* What to work on *
Send back every record word for word, with nothing missing.

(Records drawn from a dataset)
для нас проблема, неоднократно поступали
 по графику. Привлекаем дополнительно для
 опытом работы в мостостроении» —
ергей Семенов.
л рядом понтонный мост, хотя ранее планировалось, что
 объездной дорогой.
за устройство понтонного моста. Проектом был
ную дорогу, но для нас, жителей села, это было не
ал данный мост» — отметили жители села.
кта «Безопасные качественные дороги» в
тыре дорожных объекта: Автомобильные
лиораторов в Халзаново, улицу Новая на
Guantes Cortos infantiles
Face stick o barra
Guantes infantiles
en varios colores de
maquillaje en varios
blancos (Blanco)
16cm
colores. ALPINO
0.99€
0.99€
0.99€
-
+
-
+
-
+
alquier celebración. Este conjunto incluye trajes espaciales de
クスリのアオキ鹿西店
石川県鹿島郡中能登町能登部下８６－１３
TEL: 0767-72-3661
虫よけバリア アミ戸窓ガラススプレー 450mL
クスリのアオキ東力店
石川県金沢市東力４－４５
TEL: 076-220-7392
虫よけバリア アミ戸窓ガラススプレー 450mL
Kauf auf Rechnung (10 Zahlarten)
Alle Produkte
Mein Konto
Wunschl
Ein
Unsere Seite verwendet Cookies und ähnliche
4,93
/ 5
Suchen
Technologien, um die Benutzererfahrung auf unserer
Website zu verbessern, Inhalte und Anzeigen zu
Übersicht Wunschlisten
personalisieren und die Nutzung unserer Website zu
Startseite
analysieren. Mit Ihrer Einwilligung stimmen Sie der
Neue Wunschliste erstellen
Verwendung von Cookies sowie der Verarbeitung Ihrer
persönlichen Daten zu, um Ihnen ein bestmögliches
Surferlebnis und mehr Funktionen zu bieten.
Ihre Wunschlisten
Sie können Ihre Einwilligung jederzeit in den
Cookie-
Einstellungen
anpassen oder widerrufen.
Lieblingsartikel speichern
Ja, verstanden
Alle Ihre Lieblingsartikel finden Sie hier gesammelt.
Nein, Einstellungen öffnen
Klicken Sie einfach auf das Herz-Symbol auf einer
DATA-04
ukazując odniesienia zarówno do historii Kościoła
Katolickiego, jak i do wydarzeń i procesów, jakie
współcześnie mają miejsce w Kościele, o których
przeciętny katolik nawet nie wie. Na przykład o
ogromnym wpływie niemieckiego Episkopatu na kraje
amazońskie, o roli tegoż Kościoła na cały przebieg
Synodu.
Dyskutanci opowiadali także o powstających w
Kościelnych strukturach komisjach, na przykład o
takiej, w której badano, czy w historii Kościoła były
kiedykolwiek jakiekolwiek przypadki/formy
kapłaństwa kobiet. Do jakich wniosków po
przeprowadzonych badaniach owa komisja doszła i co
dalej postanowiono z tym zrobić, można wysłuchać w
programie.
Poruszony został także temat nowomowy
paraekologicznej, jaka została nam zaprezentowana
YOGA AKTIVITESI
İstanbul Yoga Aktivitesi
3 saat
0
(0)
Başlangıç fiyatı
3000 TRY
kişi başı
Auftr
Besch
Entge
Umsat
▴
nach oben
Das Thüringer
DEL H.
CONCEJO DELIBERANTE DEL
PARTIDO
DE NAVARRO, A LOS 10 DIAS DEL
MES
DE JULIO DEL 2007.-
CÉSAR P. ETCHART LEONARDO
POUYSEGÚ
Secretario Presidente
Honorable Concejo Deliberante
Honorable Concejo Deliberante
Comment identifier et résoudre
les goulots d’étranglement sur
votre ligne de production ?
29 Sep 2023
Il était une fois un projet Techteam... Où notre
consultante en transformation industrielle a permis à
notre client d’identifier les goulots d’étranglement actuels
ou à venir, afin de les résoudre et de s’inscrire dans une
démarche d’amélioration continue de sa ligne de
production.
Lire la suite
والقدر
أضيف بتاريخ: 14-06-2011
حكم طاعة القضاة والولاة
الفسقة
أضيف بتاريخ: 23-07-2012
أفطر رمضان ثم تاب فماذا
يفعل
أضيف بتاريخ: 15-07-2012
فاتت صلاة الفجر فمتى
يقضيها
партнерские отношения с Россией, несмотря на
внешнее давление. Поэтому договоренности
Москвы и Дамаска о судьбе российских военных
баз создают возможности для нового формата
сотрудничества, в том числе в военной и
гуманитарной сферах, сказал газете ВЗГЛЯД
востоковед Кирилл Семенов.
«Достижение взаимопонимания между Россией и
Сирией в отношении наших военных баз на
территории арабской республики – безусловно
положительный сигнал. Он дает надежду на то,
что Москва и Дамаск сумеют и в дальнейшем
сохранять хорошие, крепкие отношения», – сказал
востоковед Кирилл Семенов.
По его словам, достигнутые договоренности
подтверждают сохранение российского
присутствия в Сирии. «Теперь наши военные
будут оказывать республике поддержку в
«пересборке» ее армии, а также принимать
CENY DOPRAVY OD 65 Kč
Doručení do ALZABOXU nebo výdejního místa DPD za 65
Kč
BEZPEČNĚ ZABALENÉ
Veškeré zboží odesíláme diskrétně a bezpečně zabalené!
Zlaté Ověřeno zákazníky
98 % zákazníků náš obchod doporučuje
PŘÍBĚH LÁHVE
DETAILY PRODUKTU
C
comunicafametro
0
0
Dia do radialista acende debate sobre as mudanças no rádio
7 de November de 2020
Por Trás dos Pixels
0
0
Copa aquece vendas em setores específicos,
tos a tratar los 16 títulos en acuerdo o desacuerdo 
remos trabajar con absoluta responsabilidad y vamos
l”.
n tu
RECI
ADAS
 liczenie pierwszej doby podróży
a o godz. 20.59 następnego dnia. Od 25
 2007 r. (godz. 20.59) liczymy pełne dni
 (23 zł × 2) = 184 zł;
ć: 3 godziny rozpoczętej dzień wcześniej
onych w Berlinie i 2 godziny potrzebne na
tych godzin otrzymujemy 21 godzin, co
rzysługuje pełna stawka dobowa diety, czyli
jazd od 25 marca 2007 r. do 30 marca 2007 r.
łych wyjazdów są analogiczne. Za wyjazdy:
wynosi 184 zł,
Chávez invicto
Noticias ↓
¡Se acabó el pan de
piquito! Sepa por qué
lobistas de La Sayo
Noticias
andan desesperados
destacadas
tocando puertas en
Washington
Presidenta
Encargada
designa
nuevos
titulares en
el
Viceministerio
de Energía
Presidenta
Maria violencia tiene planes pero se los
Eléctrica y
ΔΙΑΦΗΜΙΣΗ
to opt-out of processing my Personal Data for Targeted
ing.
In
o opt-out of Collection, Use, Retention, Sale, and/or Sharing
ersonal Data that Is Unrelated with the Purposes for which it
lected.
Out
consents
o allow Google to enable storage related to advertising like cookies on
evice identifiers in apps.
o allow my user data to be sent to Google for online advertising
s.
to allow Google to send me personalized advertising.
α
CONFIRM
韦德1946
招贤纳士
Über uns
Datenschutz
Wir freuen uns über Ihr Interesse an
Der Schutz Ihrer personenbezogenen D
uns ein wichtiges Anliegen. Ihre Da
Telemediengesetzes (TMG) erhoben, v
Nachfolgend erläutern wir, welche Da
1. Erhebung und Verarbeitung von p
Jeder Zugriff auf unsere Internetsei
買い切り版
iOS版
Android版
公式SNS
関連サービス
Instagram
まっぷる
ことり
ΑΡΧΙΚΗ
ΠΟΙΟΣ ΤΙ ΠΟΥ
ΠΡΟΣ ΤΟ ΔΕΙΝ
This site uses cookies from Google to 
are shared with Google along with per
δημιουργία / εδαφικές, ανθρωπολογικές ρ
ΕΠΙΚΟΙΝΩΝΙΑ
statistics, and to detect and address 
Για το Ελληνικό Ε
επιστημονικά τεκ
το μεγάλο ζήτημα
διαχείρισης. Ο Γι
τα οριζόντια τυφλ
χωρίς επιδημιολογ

* Output of the exercise *
для нас проблема, неоднократно поступали
 по графику. Привлекаем дополнительно для
 опытом работы в мостостроении» —
ергей Семенов.
л рядом понтонный мост, хотя ранее планировалось, что
 объездной дорогой.
за устройство понтонного моста. Проектом был
ную дорогу, но для нас, жителей села, это было не
ал данный мост» — отметили жители села.
кта «Безопасные качественные дороги» в
тыре дорожных объекта: Автомобильные
лиораторов в Халзаново, улицу Новая на
Guantes Cortos infantiles
Face stick o barra
Guantes infantiles
en varios colores de
maquillaje en varios
blancos (Blanco)
16cm
colores. ALPINO
0.99€
0.99€
0.99€
-
+
-
+
-
+
alquier celebración. Este conjunto incluye trajes espaciales de
クスリのアオキ鹿西店
石川県鹿島郡中能登町能登部下８６－１３
TEL: 0767-72-3661
虫よけバリア アミ戸窓ガラススプレー 450mL
クスリのアオキ東力店
石川県金沢市東力４－４５
TEL: 076-220-7392
虫よけバリア アミ戸窓ガラススプレー 450mL
Kauf auf Rechnung (10 Zahlarten)
Alle Produkte
Mein Konto
Wunschl
Ein
Unsere Seite verwendet Cookies und ähnliche
4,93
/ 5
Suchen
Technologien, um die Benutzererfahrung auf unserer
Website zu verbessern, Inhalte und Anzeigen zu
Übersicht Wunschlisten
personalisieren und die Nutzung unserer Website zu
Startseite
analysieren. Mit Ihrer Einwilligung stimmen Sie der
Neue Wunschliste erstellen
Verwendung von Cookies sowie der Verarbeitung Ihrer
persönlichen Daten zu, um Ihnen ein bestmögliches
Surferlebnis und mehr Funktionen zu bieten.
Ihre Wunschlisten
Sie können Ihre Einwilligung jederzeit in den
Cookie-
Einstellungen
anpassen oder widerrufen.
Lieblingsartikel speichern
Ja, verstanden
Alle Ihre Lieblingsartikel finden Sie hier gesammelt.
Nein, Einstellungen öffnen
Klicken Sie einfach auf das Herz-Symbol auf einer
DATA-04
ukazując odniesienia zarówno do historii Kościoła
Katolickiego, jak i do wydarzeń i procesów, jakie
współcześnie mają miejsce w Kościele, o których
przeciętny katolik nawet nie wie. Na przykład o
ogromnym wpływie niemieckiego Episkopatu na kraje
amazońskie, o roli tegoż Kościoła na cały przebieg
Synodu.
Dyskutanci opowiadali także o powstających w
Kościelnych strukturach komisjach, na przykład o
takiej, w której badano, czy w historii Kościoła były
kiedykolwiek jakiekolwiek przypadki/formy
kapłaństwa kobiet. Do jakich wniosków po
przeprowadzonych badaniach owa komisja doszła i co
dalej postanowiono z tym zrobić, można wysłuchać w
programie.
Poruszony został także temat nowomowy
paraekologicznej, jaka została nam zaprezentowana
YOGA AKTIVITESI
İstanbul Yoga Aktivitesi
3 saat
0
(0)
Başlangıç fiyatı
3000 TRY
kişi başı
Auftr
Besch
Entge
Umsat
▴
nach oben
Das Thüringer
DEL H.
CONCEJO DELIBERANTE DEL
PARTIDO
DE NAVARRO, A LOS 10 DIAS DEL
MES
DE JULIO DEL 2007.-
CÉSAR P. ETCHART LEONARDO
POUYSEGÚ
Secretario Presidente
Honorable Concejo Deliberante
Honorable Concejo Deliberante
Comment identifier et résoudre
les goulots d’étranglement sur
votre ligne de production ?
29 Sep 2023
Il était une fois un projet Techteam... Où notre
consultante en transformation industrielle a permis à
notre client d’identifier les goulots d’étranglement actuels
ou à venir, afin de les résoudre et de s’inscrire dans une
démarche d’amélioration continue de sa ligne de
production.
Lire la suite
والقدر
أضيف بتاريخ: 14-06-2011
حكم طاعة القضاة والولاة
الفسقة
أضيف بتاريخ: 23-07-2012
أفطر رمضان ثم تاب فماذا
يفعل
أضيف بتاريخ: 15-07-2012
فاتت صلاة الفجر فمتى
يقضيها
партнерские отношения с Россией, несмотря на
внешнее давление. Поэтому договоренности
Москвы и Дамаска о судьбе российских военных
баз создают возможности для нового формата
сотрудничества, в том числе в военной и
гуманитарной сферах, сказал газете ВЗГЛЯД
востоковед Кирилл Семенов.
«Достижение взаимопонимания между Россией и
Сирией в отношении наших военных баз на
территории арабской республики – безусловно
положительный сигнал. Он дает надежду на то,
что Москва и Дамаск сумеют и в дальнейшем
сохранять хорошие, крепкие отношения», – сказал
востоковед Кирилл Семенов.
По его словам, достигнутые договоренности
подтверждают сохранение российского
присутствия в Сирии. «Теперь наши военные
будут оказывать республике поддержку в
«пересборке» ее армии, а также принимать
CENY DOPRAVY OD 65 Kč
Doručení do ALZABOXU nebo výdejního místa DPD za 65
Kč
BEZPEČNĚ ZABALENÉ
Veškeré zboží odesíláme diskrétně a bezpečně zabalené!
Zlaté Ověřeno zákazníky
98 % zákazníků náš obchod doporučuje
PŘÍBĚH LÁHVE
DETAILY PRODUKTU
C
comunicafametro
0
0
Dia do radialista acende debate sobre as mudanças no rádio
7 de November de 2020
Por Trás dos Pixels
0
0
Copa aquece vendas em setores específicos,
tos a tratar los 16 títulos en acuerdo o desacuerdo 
remos trabajar con absoluta responsabilidad y vamos
l”.
n tu
RECI
ADAS
 liczenie pierwszej doby podróży
a o godz. 20.59 następnego dnia. Od 25
 2007 r. (godz. 20.59) liczymy pełne dni
 (23 zł × 2) = 184 zł;
ć: 3 godziny rozpoczętej dzień wcześniej
onych w Berlinie i 2 godziny potrzebne na
tych godzin otrzymujemy 21 godzin, co
rzysługuje pełna stawka dobowa diety, czyli
jazd od 25 marca 2007 r. do 30 marca 2007 r.
łych wyjazdów są analogiczne. Za wyjazdy:
wynosi 184 zł,
Chávez invicto
Noticias ↓
¡Se acabó el pan de
piquito! Sepa por qué
lobistas de La Sayo
Noticias
andan desesperados
destacadas
tocando puertas en
Washington
Presidenta
Encargada
designa
nuevos
titulares en
el
Viceministerio
de Energía
Presidenta
Maria violencia tiene planes pero se los
Eléctrica y
ΔΙΑΦΗΜΙΣΗ
to opt-out of processing my Personal Data for Targeted
ing.
In
o opt-out of Collection, Use, Retention, Sale, and/or Sharing
ersonal Data that Is Unrelated with the Purposes for which it
lected.
Out
consents
o allow Google to enable storage related to advertising like cookies on
evice identifiers in apps.
o allow my user data to be sent to Google for online advertising
s.
to allow Google to send me personalized advertising.
α
CONFIRM
韦德1946
招贤纳士
Über uns
Datenschutz
Wir freuen uns über Ihr Interesse an
Der Schutz Ihrer personenbezogenen D
uns ein wichtiges Anliegen. Ihre Da
Telemediengesetzes (TMG) erhoben, v
Nachfolgend erläutern wir, welche Da
1. Erhebung und Verarbeitung von p
Jeder Zugriff auf unsere Internetsei
買い切り版
iOS版
Android版
公式SNS
関連サービス
Instagram
まっぷる
ことり
ΑΡΧΙΚΗ
ΠΟΙΟΣ ΤΙ ΠΟΥ
ΠΡΟΣ ΤΟ ΔΕΙΝ
This site uses cookies from Google to 
are shared with Google along with per
δημιουργία / εδαφικές, ανθρωπολογικές ρ
ΕΠΙΚΟΙΝΩΝΙΑ
statistics, and to detect and address 
Για το Ελληνικό Ε
επιστημονικά τεκ
το μεγάλο ζήτημα
διαχείρισης. Ο Γι
τα οριζόντια τυφλ
χωρίς επιδημιολογ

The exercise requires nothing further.